Gerade war ich in zwei Konzerten, die beide wenig mit dem zu tun hatten, worüber ich normalerweise schreibe. Das eine war der Tournee-Abschluss von Tocotronic, und es war rätselhaft schön

Von Egbert Tholl

Gerade war ich in zwei Konzerten, die beide wenig mit dem zu tun hatten, worüber ich normalerweise schreibe. Wobei diese Aussage obsolet wird, dadurch, dass ich nun dies tue, darüber schreiben. Das eine war der Tournee-Abschluss von Tocotronic, und es war rätselhaft schön. Selten habe ich eine sympathischere (Polit-)Popveranstaltung erlebt als diese, obwohl das Konzert im Zenith stattfand, eine nicht gerade für ihre heimelige Atmosphäre bekannte Halle. In dieser wirkte Sänger Dirk von Lowtzow auf reizende Weise abgerockt, wie man halt so dreinschaut als Sänger am Ende einer Tournee. Das tat aber seiner Unternehmungslust keinen Abbruch, nein, die wollten gar nicht aufhören und bewiesen am Ende nach dem Ende, dass man immer noch die allerschönsten Rückkopplungen produzieren kann, wenn ein Konzert schon längst aus ist.
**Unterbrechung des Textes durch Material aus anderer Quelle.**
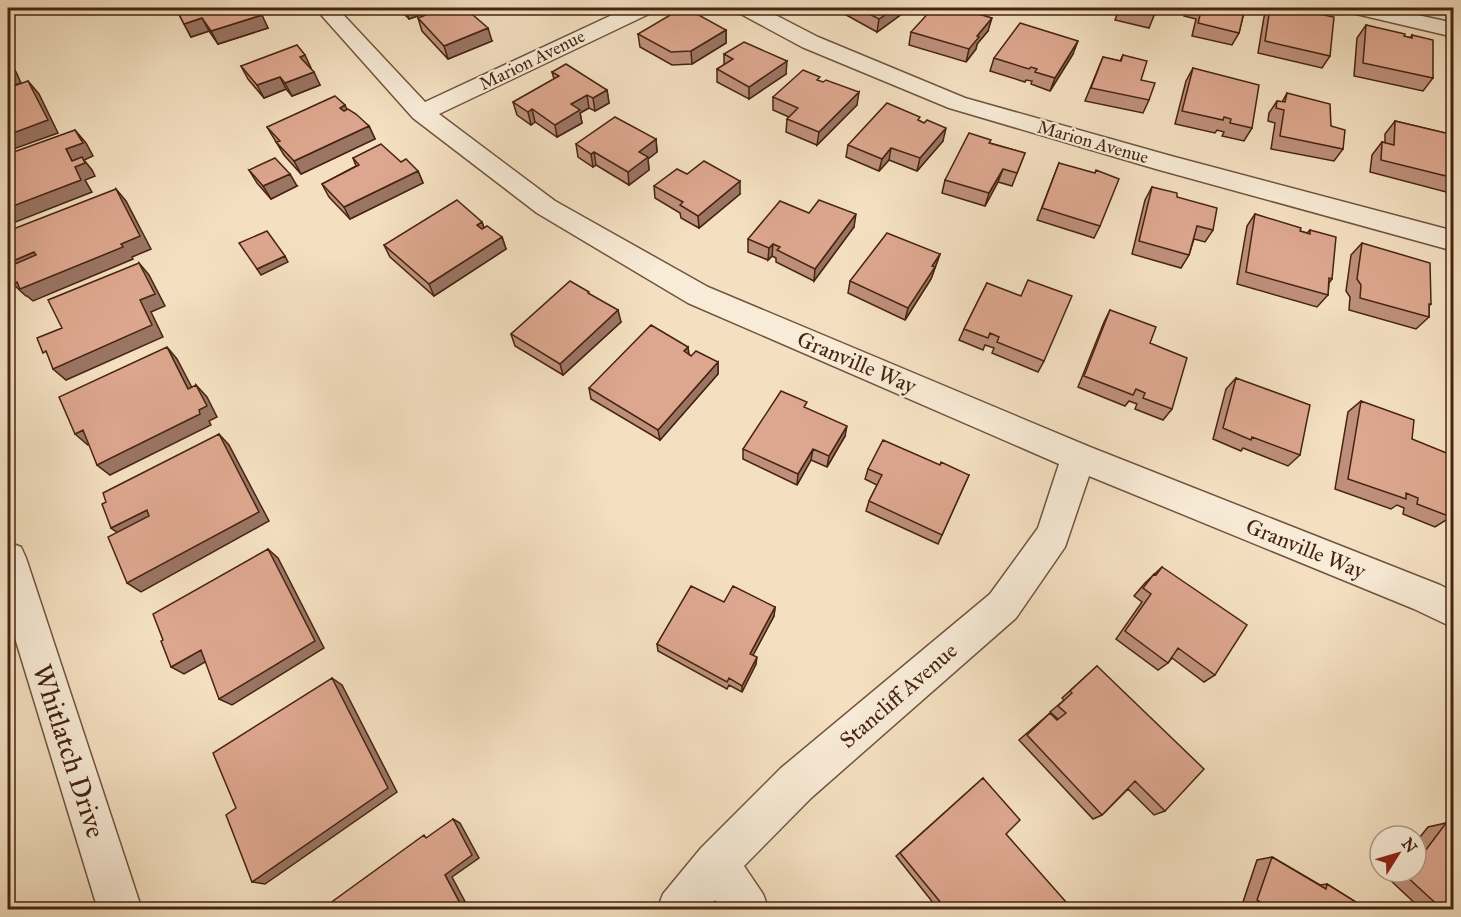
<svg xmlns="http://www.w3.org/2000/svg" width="1461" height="917" font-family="'IM FELL Great Primer',serif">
<rect width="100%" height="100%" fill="#f4e0c1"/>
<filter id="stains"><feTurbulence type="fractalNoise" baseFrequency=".00333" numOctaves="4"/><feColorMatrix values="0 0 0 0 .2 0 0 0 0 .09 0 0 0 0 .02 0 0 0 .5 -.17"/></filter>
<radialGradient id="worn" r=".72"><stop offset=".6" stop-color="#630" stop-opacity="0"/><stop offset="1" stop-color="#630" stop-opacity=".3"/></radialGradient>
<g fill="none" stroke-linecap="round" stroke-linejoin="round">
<defs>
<path id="minor" d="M315,8H337L425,102L627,8H653L651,13L439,114L555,201L708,287L1090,447L1440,585L1454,592V628L1414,609L1089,476L1065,547L1016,618L811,798L744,866L763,894L769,910H721L715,900L707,910H657L663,894L701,848L781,768L990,594L1038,528L1059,464L688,303L537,213L413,118Z
M736,8H762L818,37L965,98L1171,156L1454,231V251L1156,169L949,108L802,47L739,13Z
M1350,8H1386L1454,23V37L1352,13Z
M8,542L21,547L26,558L142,910H98L8,615Z"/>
</defs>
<use href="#minor" stroke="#72533d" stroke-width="3"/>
<use href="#minor" fill="#f8ebd7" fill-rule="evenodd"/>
</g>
<path fill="#be907b" stroke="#462411" stroke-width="1.5" d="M165,8H257L268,28L218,44L209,31L191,37L176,9L167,11Z
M398,8H441L409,19Z
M541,8H564L550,14Z
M839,8H910L877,32L839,11Z
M1101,8H1157L1149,28L1115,20L1118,12Z
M1187,8H1245L1239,33L1232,45L1192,36L1196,19L1184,16Z
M1269,8H1286L1290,11L1296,13L1298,10L1330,56L1322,68L1258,53L1264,17Z
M446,14L492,41L448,59L422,31L418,18Z
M1366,25L1404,36L1410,38L1412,35L1433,78L1423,91L1354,76L1357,38Z
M726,30V43L692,64L672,65L640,47L638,34Z
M988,31L977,44L976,49L966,62L909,45L911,32Z
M724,54L786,74L749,99L717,82V69L724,65Z
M1073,54L1050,91L1031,84L1032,81L1026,80L1025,82L990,71L994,58Z
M1123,55L1141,80L1149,100L1143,113L1085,101L1103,57L1120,61Z
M241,66L311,68H310L320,85L292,96L286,89L264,98L248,79Z
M1193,68L1252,128L1244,141L1222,136L1224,132L1217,130L1215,133L1175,124L1186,81Z
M1454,71V87L1452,86L1451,83Z
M552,72L607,90L609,103L595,111L589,108L580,113L582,123L557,137L535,122L531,125L517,115L513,102L554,79Z
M819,81L857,105L817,145L786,132L787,119L789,117L773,110V97Z
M1287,93L1331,126L1343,149L1334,161L1271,149L1275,123L1268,121L1269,113L1277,101L1282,102Z
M347,109L369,126L375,139L301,174L284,155L267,127Z
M920,121L924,123L943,141L917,171L889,160L879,171L846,157L848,145Z
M1395,121L1454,135V185L1446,192L1370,172L1372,155L1382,142L1385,143V134Z
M656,139L657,152L648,159L649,170L629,185L596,165L593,167L578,157L576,144Z
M990,143L1025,153L1012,186L998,182L985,206L942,193L945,180Z
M353,158L401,162L418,171L423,183L350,219L329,197L322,184L356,166Z
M1059,163L1100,226L1094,238L1037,220Z
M249,170L297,186L271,199L257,183Z
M687,174L740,194L699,228L681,218L680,213L655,198L654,186Z
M1152,187L1177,197L1213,230L1205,242L1194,239L1189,255L1181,268L1132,254L1145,200Z
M809,213L854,227L814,281L776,262V258L772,256L768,260L748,252V239Z
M1255,214L1300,231L1307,233L1310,230L1332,279L1329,283L1328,295L1317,307L1237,284L1247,226Z
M482,222L484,228L502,237L506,249L434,296L390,257L384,245Z
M1362,243L1431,304L1429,306V317L1416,329L1349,310L1350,297L1346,291L1351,255Z
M940,254L931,279L905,320L848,293L850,281Z
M987,283L1044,361L1038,372L992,353L994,348L985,345L983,350L959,340L964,329Z
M589,294L621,322L563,375L515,346L511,334Z
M1110,310L1150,343L1172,409L1163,420L1135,409L1137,404L1129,401L1125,406L1078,387L1104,322Z
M688,347L689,354L691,356L718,362V374L660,440L591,399L589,388Z
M1236,378L1300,455L1288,466L1243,448L1241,451L1213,439L1226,389Z
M1361,401L1412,439L1451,517L1435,527L1403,514L1404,508L1397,505L1391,509L1335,489L1348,412Z
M845,436L827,467L811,460L797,485L743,459V449Z
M868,469L969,475L938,544L866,511L869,501L877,485L865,479Z
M1162,567L1215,675L1204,682L1172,658L1168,663L1158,670L1116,639L1142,602L1134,596L1145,583Z
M724,602L775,607L774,616L753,655L756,664L742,692L729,685L727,689L658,651L657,644Z
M1097,666L1165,811L1154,815L1128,789L1102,815L1093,819L1019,740L1050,713L1057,720L1058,719L1050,712L1064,700L1062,698Z
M983,778L1006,834L1059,909H938L896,856Z
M1446,823L1454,909H1421L1388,878L1393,872H1416V842L1428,827Z
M1272,857L1320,885L1327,884L1367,909H1255L1243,902L1257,860Z"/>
<path fill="#9b7564" stroke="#462411" stroke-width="1.5" d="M165,8H179L167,11Z
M405,8H441L409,19Z
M549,8H564L550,14Z
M895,8H910L877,32L879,19Z
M262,15L268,28L218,44L211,31Z
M202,18L209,31L191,37L184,24Z
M992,18L988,31L977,44L976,49L966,62L969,49L977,36Z
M488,28L492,41L448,59L444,46Z
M726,30V43L692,64L691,51Z
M1078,41L1073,54L1050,91L1055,78Z
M305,55L311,68L306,69L300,57Z
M8,61L16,72L21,83L8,87Z
M787,61L786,74L749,99V87Z
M314,72L320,85L292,96L285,83Z
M280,77L286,89L264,98L257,85Z
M28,81L39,94L58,133L8,151V135Z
M607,90L609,103L595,111L593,98Z
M859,92L857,105L817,145L819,132Z
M587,95L589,108L580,113L582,123L557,137L555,125L571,104Z
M345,105L351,118L340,108Z
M532,109L535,122L531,125L528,112Z
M369,126L375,139L301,174L294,161Z
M946,128L943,141L917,171L920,158Z
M75,130L86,143L93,156L84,160L92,170L95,176L85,180L92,192L8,225V208L72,161L66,149Z
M656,139L657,152L648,159L649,170L629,185L628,172L639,152Z
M891,148L889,160L879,171L882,159Z
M594,152L596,165L593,167L591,154Z
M1003,169L998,182L985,206L989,193Z
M418,171L423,183L350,219L344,207Z
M290,174L297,186L271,199L263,186Z
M740,181V194L699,228L698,216Z
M116,189L126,201L151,249L132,257L133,259L33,301L27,296H26L13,284L121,244Z
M856,214L854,227L814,281L815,269Z
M482,222L486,234L477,225Z
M502,237L506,249L434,296L429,284Z
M773,244L772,256L768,260L769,248Z
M34,252L46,265L12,278L8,274V263Z
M940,254L931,279L905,320L908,308L932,266Z
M285,256L288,262L261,275L257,269Z
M139,263L149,275L165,306L151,312L163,337L66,380L53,369L140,300Z
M618,310L621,322L563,375L560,364Z
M167,347L177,359L199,401L188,389Z
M688,347L689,358L684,351Z
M718,362V374L660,440L658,430Z
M196,385L207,397L217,417L209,421L211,425L110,475L97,465L199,410Z
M847,426L845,436L827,467L829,456Z
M83,430L96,441L88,445L75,434Z
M219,434L229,445L269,521L141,592L127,583Z
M813,449L811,460L797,485L798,474Z
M147,510L159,520L125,538L111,528Z
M268,549L278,558L324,648L232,705L219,699Z
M775,607L774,616L750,661V654Z
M201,650L214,657L184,674L171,667Z
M757,657L756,664L742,692V686Z
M332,678L342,685L397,792L265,884L252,882Z
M453,819L460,823L479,858L452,877L469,909H463L445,875Z"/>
<path fill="#dda78f" stroke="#462411" stroke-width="1.5" d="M176,8H257L262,15L211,31L202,18L184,24Z
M463,8H465L488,28L444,46L418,18L441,9L446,14Z
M682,8H686L726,30L691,51L671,52L638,34Z
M857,8H895L879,19Z
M933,8H958L992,18L977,36L979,37L969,49L911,32Z
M1123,8H1157L1155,15Z
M1202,8H1245L1239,33L1198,23Z
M1270,8H1290V11L1297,13L1298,10L1334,17L1330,56L1265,41Z
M1020,23L1078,41L1055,78L1035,72L1037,69L1031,67L1029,69L994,58Z
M1366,25L1405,34L1404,36L1412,38V35L1433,40V78L1363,63Z
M744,42L787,61L749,87L717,69L733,59L724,54Z
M297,45L305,55L300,57L314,72L285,83L280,77L257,85L241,66Z
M1123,55L1147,61L1141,80L1155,83L1149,100L1091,88L1103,57L1121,61Z
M8,63L11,70L8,71Z
M566,64L607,90L593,98L587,95L571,104L580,110L555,125L532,109L528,112L513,102L559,76L552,72Z
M1193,68L1259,85L1252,128L1230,123L1231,119L1224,117L1223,120L1182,111Z
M803,70L820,77L817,80L823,82L826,80L859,92L819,132L787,119L798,108L773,97Z
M28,81L48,120L8,135V88Z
M1287,93L1330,104L1331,126L1345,130L1343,149L1280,136L1284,110L1276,108L1277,101L1285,102Z
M335,96L345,105L340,108L344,111L348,109L356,114L369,126L294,161L276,142L280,141L267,127Z
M887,103L920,117L918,120L924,123L927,120L946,128L920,158L891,148L882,159L848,145Z
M615,117L656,139L639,152L648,157L628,172L594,152L591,154L576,144Z
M1395,121L1454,135V178L1381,160L1382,142L1394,145Z
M75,130L83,143L66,149L72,161L82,157L85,163L75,167L81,180L8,208V154Z
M969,133L991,140L989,143L1025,153L1017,173L1003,169L989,193L945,180Z
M381,144L401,162L406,159L418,171L344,207L322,184L359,165L353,158Z
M275,158L290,174L263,186L249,170Z
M704,161L740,181L698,216L680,205L683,202L654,186L677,169L687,174Z
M1059,163L1095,173L1096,170L1119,179L1100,226L1042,208Z
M1152,187L1177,193V197L1217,208L1213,230L1197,226L1189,255L1139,241Z
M116,189L140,236L121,244L123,247L20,289L17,282L13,284L8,270V267L36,255L34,252L8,263V231Z
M457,200L482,222L477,225L482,229L487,226L502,237L429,284L384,245Z
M819,200L856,214L815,269L777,250L780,247L773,244L769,248L748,239L780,201L809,213Z
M1255,214L1301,228L1300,231L1310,234V230L1336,237L1332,279L1329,278L1328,295L1246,272Z
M267,231L285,256L257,269L239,243Z
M887,233L940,254L932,266L935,267L908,308L850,281Z
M1362,243L1430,263L1431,304H1429V317L1360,298L1361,285L1357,279Z
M139,263L155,294L140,300L152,325L53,369L46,351L43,353L37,338L62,328L48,300Z
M1028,280L1072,296L1044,361L997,342L999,337L990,333L988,338L964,329L987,283L1021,296Z
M570,281L589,292L588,293L618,310L560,364L511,334Z
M1110,310L1156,327L1150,343L1187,358L1172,409L1143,398L1145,393L1136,389L1133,395L1084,376Z
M651,325L688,347L684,351L691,356L696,351L718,362L658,430L589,388Z
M167,347L188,389L196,385L207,406L199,410L200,414L97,465L83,430L75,434L59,397Z
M1236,378L1310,405L1300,455L1252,437L1251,440L1223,428Z
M781,391L807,402L804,407L847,426L829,456L813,449L798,474L743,449Z
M1361,401L1414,420L1412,439L1454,456V484L1451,517L1417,504L1418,498L1406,493V499L1348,479Z
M219,434L259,512L127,583L108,537L149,516L147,510L111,528L102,504L106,502L103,493Z
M883,440L940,465L941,462L969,475L942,535L869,501L882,475L868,469Z
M268,549L315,641L219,699L201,650L171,667L161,641L163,640L153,614Z
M1162,567L1247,625L1215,675L1178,648L1168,663L1125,631L1151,594L1143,588L1154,574L1156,575Z
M691,586L724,602L733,586L775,607L750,654L757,657L742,686L729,678L727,682L657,644Z
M1097,666L1204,769L1165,811L1135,781L1102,815L1027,735L1050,713L1057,720L1066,713L1058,706L1072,693L1070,691Z
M332,678L388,788L252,882L226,815L236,808L213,753Z
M983,778L1020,820L1006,834L1066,902L1059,909H946L900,853Z
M453,819L472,855L445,875L463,909H322L424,835L426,838Z
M1446,823L1454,830V909H1442L1406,876L1409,872H1416V863Z
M1272,857L1326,889L1327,884L1367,909H1272L1257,900Z"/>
<g text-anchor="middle" stroke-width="4.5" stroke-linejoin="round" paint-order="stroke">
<g font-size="18" fill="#462411" stroke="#f8ebd7">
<text transform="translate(532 60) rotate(-26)" y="6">Marion Avenue</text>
<text transform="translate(1093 142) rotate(16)" y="6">Marion Avenue</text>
</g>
<g font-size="22" fill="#462411" stroke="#f8ebd7">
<text transform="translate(857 362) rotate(23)" y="8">Granville Way</text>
<text transform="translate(1306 548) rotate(22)" y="8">Granville Way</text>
<text transform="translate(898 695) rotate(-41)" y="8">Stancliff Avenue</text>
</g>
<g font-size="27" fill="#462411" stroke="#f8ebd7">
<text transform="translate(69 751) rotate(72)" y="9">Whitlatch Drive</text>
</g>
</g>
<rect width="1461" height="917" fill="none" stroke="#f4e0c1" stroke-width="30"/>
<rect x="9" y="9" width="1443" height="899" fill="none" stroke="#462411" stroke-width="3"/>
<rect x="15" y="15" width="1431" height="887" fill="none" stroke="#462411" stroke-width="1.5"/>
<g transform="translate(1398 854) rotate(53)"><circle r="28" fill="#f8ebd7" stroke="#b19b88" stroke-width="1.5"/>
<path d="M0-4.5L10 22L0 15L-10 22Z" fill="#8f2418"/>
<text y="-9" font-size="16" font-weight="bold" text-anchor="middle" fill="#462411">N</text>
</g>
<rect width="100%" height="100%" filter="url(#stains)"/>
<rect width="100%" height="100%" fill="url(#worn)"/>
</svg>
Das andere Konzert war das von Bianca Casady & The C.I.A. Wenn Bianca mit ihrer Schwester Sierra zusammen Musik macht, heißen die beiden CocoRosie und verzaubern. Mit der CIA zusammen nimmt Biancas Art der Verzauberung dann eher psychotische Züge an. Dann errichtet sie einen hermetischen Kosmos, einen Jahrmarkt der Absonderlichkeiten, eine Video-Konzert-Installation, die man vielleicht am ehesten als verschrobenen Albtraum eines Mitglieds der Tiger Lillies beschreiben kann, aber auch nur, wenn dieses Mitglied gerade einen seltsamen Schub hat. Was für eine Art von Schub kann man allerdings auch nicht so recht sagen. Ein akrobatisches Derivat dieser Ästhetik kann man nun übrigens bei Tollwood erleben, im nichtsubventionierten Raum also, mit dem Cirque Éloize.

Es war also seltsam, was sich da in der Spielhalle der Kammerspiele ereignete. Für jene Zuschauer, die quasi in Frau Casadys Kopf hausend das Konzert anschauten, war es das höchste. Für die anderen ein gewisses Rätsel seiner eigenen Existenz, das zu lösen mir allerdings keine Zeit bleibt: Ich fliege jetzt den Philharmonikern hinterher, erst nach Seoul, dann nach Japan, einem ganz anderen Rätsel auf der Spur: Valery Gergiev.